**Required action**
Search term "Description": copy each line of the data containing it.

**Input material**

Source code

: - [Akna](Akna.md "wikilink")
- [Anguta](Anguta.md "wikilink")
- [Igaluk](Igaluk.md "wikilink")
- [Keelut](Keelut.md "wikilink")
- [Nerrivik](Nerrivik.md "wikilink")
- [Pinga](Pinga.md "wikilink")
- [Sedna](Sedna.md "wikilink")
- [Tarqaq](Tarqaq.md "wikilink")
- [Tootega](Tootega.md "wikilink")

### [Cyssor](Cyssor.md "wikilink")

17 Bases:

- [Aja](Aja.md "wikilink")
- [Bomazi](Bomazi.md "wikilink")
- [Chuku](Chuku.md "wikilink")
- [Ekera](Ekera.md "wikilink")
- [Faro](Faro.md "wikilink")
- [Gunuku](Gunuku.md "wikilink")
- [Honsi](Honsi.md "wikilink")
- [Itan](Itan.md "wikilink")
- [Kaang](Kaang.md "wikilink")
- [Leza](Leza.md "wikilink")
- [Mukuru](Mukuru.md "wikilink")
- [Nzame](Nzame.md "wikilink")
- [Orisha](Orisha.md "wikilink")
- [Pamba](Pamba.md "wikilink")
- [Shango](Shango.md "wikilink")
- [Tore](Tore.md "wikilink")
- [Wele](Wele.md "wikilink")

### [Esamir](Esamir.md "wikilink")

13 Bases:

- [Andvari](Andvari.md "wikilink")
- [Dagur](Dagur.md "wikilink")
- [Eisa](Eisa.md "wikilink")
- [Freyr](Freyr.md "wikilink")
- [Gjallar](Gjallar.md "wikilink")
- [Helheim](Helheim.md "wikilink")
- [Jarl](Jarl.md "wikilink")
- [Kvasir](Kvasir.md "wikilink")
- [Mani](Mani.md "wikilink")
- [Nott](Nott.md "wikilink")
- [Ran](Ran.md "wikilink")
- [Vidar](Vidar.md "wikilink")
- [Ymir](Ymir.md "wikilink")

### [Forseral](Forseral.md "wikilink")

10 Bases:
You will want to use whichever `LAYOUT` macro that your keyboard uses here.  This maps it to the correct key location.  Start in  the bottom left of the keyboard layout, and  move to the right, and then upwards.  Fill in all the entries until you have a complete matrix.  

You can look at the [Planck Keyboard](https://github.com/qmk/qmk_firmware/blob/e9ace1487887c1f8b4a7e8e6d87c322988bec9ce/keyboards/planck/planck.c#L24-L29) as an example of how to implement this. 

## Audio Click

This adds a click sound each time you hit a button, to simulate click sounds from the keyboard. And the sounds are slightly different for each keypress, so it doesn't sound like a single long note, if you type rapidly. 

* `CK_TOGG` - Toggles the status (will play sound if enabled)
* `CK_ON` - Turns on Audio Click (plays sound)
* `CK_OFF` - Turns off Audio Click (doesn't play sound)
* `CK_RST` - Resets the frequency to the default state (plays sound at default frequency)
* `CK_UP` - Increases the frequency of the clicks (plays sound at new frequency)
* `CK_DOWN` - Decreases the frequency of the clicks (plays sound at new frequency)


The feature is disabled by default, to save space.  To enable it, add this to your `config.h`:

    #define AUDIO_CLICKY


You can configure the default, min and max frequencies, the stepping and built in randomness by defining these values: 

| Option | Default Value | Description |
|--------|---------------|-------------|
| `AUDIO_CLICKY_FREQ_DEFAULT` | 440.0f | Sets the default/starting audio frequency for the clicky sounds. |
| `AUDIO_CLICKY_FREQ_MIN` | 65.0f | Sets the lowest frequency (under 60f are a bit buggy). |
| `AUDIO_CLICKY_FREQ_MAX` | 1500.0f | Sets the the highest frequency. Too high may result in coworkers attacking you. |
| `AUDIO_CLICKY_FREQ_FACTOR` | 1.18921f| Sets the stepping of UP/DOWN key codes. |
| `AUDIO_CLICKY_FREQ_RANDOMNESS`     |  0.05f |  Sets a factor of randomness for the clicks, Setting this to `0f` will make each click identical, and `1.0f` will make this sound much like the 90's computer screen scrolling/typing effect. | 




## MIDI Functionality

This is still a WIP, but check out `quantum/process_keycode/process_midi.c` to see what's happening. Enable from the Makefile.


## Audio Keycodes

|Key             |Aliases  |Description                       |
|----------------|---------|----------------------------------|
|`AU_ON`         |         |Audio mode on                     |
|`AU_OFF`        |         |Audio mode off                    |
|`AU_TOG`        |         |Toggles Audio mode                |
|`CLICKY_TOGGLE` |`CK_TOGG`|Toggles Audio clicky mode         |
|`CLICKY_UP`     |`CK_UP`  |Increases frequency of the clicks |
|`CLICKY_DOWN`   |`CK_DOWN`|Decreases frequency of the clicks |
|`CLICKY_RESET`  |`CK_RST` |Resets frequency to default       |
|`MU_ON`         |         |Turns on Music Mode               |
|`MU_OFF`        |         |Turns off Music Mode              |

**Task result**
| Option | Default Value | Description |
|Key             |Aliases  |Description                       |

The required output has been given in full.